» Exercise details
Retype all of the records precisely.

Extracted records
—————

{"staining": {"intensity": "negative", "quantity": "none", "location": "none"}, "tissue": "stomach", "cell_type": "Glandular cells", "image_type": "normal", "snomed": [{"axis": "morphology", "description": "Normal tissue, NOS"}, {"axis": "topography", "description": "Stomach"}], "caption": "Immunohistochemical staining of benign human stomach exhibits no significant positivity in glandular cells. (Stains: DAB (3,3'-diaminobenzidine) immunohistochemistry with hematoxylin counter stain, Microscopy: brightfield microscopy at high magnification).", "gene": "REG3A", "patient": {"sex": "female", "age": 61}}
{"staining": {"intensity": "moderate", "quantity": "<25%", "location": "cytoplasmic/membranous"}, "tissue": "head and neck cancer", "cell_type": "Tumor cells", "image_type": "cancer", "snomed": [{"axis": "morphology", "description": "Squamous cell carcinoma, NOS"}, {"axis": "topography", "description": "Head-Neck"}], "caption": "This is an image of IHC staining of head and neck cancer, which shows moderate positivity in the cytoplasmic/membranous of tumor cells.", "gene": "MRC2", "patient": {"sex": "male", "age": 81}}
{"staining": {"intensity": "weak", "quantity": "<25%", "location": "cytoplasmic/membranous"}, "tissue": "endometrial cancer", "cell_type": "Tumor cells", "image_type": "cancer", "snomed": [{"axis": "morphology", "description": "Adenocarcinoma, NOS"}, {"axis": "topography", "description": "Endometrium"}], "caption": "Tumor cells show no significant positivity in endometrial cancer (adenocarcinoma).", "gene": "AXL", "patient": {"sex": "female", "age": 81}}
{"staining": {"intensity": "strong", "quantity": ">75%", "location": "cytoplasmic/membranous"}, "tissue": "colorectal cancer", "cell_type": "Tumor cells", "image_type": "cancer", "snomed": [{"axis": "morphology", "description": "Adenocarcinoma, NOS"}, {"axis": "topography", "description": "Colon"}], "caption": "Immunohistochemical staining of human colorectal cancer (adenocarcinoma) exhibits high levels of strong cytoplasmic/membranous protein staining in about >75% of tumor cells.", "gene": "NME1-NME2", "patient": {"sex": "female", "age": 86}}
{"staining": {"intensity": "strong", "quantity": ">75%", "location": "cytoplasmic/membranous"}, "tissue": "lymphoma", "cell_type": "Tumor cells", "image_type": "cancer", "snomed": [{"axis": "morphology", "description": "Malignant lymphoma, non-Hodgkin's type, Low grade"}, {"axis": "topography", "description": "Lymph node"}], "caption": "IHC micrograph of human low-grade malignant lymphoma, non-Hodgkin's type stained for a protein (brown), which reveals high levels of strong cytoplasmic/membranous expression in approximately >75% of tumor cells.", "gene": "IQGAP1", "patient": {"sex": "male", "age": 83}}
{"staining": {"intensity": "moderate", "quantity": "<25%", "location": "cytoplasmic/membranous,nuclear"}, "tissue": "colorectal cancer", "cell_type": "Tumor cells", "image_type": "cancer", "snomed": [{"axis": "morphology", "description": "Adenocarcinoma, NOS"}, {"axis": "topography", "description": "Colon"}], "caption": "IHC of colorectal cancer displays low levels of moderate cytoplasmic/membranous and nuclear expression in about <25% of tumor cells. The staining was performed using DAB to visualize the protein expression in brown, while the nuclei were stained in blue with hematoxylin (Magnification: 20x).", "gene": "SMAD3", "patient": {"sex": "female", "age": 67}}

—————

» Solution below
{"staining": {"intensity": "negative", "quantity": "none", "location": "none"}, "tissue": "stomach", "cell_type": "Glandular cells", "image_type": "normal", "snomed": [{"axis": "morphology", "description": "Normal tissue, NOS"}, {"axis": "topography", "description": "Stomach"}], "caption": "Immunohistochemical staining of benign human stomach exhibits no significant positivity in glandular cells. (Stains: DAB (3,3'-diaminobenzidine) immunohistochemistry with hematoxylin counter stain, Microscopy: brightfield microscopy at high magnification).", "gene": "REG3A", "patient": {"sex": "female", "age": 61}}
{"staining": {"intensity": "moderate", "quantity": "<25%", "location": "cytoplasmic/membranous"}, "tissue": "head and neck cancer", "cell_type": "Tumor cells", "image_type": "cancer", "snomed": [{"axis": "morphology", "description": "Squamous cell carcinoma, NOS"}, {"axis": "topography", "description": "Head-Neck"}], "caption": "This is an image of IHC staining of head and neck cancer, which shows moderate positivity in the cytoplasmic/membranous of tumor cells.", "gene": "MRC2", "patient": {"sex": "male", "age": 81}}
{"staining": {"intensity": "weak", "quantity": "<25%", "location": "cytoplasmic/membranous"}, "tissue": "endometrial cancer", "cell_type": "Tumor cells", "image_type": "cancer", "snomed": [{"axis": "morphology", "description": "Adenocarcinoma, NOS"}, {"axis": "topography", "description": "Endometrium"}], "caption": "Tumor cells show no significant positivity in endometrial cancer (adenocarcinoma).", "gene": "AXL", "patient": {"sex": "female", "age": 81}}
{"staining": {"intensity": "strong", "quantity": ">75%", "location": "cytoplasmic/membranous"}, "tissue": "colorectal cancer", "cell_type": "Tumor cells", "image_type": "cancer", "snomed": [{"axis": "morphology", "description": "Adenocarcinoma, NOS"}, {"axis": "topography", "description": "Colon"}], "caption": "Immunohistochemical staining of human colorectal cancer (adenocarcinoma) exhibits high levels of strong cytoplasmic/membranous protein staining in about >75% of tumor cells.", "gene": "NME1-NME2", "patient": {"sex": "female", "age": 86}}
{"staining": {"intensity": "strong", "quantity": ">75%", "location": "cytoplasmic/membranous"}, "tissue": "lymphoma", "cell_type": "Tumor cells", "image_type": "cancer", "snomed": [{"axis": "morphology", "description": "Malignant lymphoma, non-Hodgkin's type, Low grade"}, {"axis": "topography", "description": "Lymph node"}], "caption": "IHC micrograph of human low-grade malignant lymphoma, non-Hodgkin's type stained for a protein (brown), which reveals high levels of strong cytoplasmic/membranous expression in approximately >75% of tumor cells.", "gene": "IQGAP1", "patient": {"sex": "male", "age": 83}}
{"staining": {"intensity": "moderate", "quantity": "<25%", "location": "cytoplasmic/membranous,nuclear"}, "tissue": "colorectal cancer", "cell_type": "Tumor cells", "image_type": "cancer", "snomed": [{"axis": "morphology", "description": "Adenocarcinoma, NOS"}, {"axis": "topography", "description": "Colon"}], "caption": "IHC of colorectal cancer displays low levels of moderate cytoplasmic/membranous and nuclear expression in about <25% of tumor cells. The staining was performed using DAB to visualize the protein expression in brown, while the nuclei were stained in blue with hematoxylin (Magnification: 20x).", "gene": "SMAD3", "patient": {"sex": "female", "age": 67}}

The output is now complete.